* **EXERCISE PROMPT**: When you reach the line that contains "### Extension structure" in the data below, start reproducing lines exactly, and stop after the line that contains "and JS files.".

* **DATA FOR PROCESSING**:
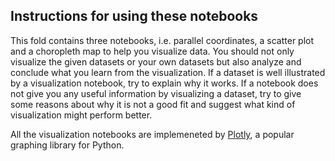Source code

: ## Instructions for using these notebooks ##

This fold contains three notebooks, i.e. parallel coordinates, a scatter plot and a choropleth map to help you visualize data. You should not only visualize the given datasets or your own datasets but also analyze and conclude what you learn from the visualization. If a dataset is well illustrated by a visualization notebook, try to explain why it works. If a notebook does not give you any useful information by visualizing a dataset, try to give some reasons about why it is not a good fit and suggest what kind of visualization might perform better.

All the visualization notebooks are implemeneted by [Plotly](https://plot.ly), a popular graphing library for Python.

==

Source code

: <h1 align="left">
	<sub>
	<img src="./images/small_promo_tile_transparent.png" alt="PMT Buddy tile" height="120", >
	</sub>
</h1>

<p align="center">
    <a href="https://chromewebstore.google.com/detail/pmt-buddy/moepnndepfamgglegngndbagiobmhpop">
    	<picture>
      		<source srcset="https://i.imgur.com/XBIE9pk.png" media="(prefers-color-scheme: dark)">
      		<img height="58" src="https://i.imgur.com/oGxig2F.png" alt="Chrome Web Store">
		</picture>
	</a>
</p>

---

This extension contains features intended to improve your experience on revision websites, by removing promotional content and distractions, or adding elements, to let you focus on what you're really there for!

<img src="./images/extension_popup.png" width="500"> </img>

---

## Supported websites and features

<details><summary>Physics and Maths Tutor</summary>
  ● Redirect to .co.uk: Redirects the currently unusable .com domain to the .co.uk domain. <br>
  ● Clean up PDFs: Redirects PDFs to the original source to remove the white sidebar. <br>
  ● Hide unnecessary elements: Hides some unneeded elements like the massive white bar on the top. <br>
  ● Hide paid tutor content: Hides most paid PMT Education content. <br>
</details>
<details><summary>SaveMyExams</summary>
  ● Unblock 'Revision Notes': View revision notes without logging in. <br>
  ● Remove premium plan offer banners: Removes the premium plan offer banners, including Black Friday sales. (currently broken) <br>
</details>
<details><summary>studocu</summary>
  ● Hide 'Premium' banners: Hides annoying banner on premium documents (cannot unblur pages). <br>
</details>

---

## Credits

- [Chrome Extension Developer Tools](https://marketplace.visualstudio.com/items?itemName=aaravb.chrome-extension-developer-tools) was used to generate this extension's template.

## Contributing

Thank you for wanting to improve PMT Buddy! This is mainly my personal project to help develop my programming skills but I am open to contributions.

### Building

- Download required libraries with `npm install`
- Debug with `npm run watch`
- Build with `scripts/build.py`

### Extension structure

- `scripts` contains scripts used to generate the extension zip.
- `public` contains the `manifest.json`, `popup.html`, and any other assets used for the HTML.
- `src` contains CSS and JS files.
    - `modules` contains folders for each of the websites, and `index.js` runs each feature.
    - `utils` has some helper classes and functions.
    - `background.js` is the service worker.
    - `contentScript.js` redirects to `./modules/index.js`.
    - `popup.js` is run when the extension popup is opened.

==

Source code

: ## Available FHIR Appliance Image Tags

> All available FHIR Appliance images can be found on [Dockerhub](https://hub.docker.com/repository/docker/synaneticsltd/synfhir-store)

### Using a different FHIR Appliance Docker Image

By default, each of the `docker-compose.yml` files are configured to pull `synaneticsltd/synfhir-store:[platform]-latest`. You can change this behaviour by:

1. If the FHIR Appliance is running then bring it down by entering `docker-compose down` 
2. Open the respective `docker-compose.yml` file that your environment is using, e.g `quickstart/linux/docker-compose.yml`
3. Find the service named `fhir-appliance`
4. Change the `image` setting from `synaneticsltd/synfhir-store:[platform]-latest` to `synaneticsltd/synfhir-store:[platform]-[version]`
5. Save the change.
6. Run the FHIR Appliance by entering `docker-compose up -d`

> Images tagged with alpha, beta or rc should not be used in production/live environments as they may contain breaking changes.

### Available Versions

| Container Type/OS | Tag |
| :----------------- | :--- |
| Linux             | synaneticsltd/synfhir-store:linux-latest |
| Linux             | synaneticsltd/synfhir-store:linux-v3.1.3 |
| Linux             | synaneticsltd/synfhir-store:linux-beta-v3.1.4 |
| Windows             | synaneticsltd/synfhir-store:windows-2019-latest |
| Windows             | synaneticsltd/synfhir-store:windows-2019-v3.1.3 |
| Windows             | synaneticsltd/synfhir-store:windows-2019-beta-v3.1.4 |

* **TASK ANSWER**:
### Extension structure

- `scripts` contains scripts used to generate the extension zip.
- `public` contains the `manifest.json`, `popup.html`, and any other assets used for the HTML.
- `src` contains CSS and JS files.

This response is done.